4. It is intrinsically disturbing because it is carnivorous. It is an island of plants that kill animals, including humans. However, it is also disturbing because it disrupts the stories Pi has been counting on to guide him, specifically the stories in the survival guide, which tell him to seek out the green of plants for salvation.

5. By giving Pi a focus and helping him overcome fear, by giving Pi a society to be a part of, and by giving Pi something to care about.

### Study Questions

1. What is special about Chapter 97?

2. Why don't Mr. Okamoto and Mr. Chiba believe Pi's story about what happened to the Tsimtsum? (Chapter 98-99)

3. Pi tells two different stories about what happened in the lifeboat. How are they similar? (Chapter 99)

4. Pi tells two different stories about what happened in the lifeboat. How are they different? (Chapter 99)

5. What eventually convinces Mr. Okamoto of Pi's story? (Chapters 99-100)

6. What is the relationship between the three sections of the novel?

1. It is two words long: "The story." In it, the entire story that has happened up to that point is retold.

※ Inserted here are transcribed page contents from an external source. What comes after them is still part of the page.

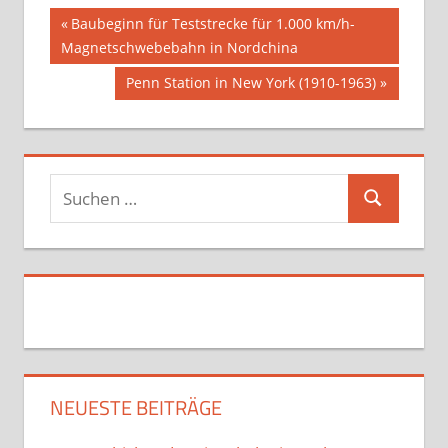
Beitragsnavigation
Vorheriger
Baubeginn für Teststrecke für 1.000 km/h-
Beitrag:
Magnetschwebebahn in Nordchina
Nächster
Penn Station in New York (1910-1963)
Beitrag:
Suchen
Suchen
nach:
NEUESTE BEITRÄGE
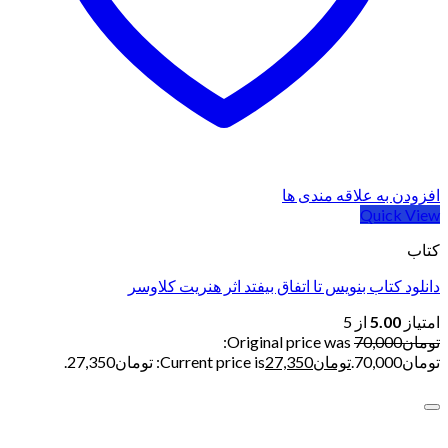
افزودن به علاقه مندی ها
Quick View
کتاب
دانلود کتاب بنویس تا اتفاق بیفتد اثر هنریت کلاوسر
امتیاز
5.00
از 5
تومان
70,000
Original price was:
تومان70,000.
تومان
27,350
Current price is: تومان27,350.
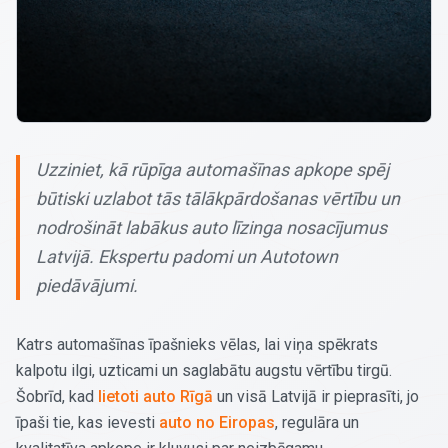
Uzziniet, kā rūpīga automašīnas apkope spēj
būtiski uzlabot tās tālākpārdošanas vērtību un
nodrošināt labākus auto līzinga nosacījumus
Latvijā. Ekspertu padomi un Autotown
piedāvājumi.
Katrs automašīnas īpašnieks vēlas, lai viņa spēkrats
kalpotu ilgi, uzticami un saglabātu augstu vērtību tirgū.
Šobrīd, kad
lietoti auto Rīgā
un visā Latvijā ir pieprasīti, jo
īpaši tie, kas ievesti
auto no Eiropas
, regulāra un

2. They claim it is because his story does not hold together—that it is neither factual nor logical: bananas do not float, a carnivorous island is impossible, no trace of Richard Parker was ever found, and two blind strangers in lifeboats meeting in the Pacific Ocean is unlikely. Pi says it is because it asks them to expand their horizons and look beyond their own limited experience.

3. In both stories, there are a limited number of characters, one preys upon another, and Pi eats human flesh.

4. In the first story, which fills Part Two of the novel, Pi is the only human for almost the entire story. The other characters are animals (the zebra, orangutan, hyena, and tiger). In the second story, which he tells Mr. Okamoto and Mr. Chiba in Part Three, all characters are human.

5. Judging by what he says and by what he includes in his report, it is part the intrinsic quality of the stories told (the one with animals just seems better) and part Pi's own character.

6. Part One is Pi's life in India. Part Two is Pi's time spent lost at sea. Part Three is Pi's recovery and his attempt to convince others of his story.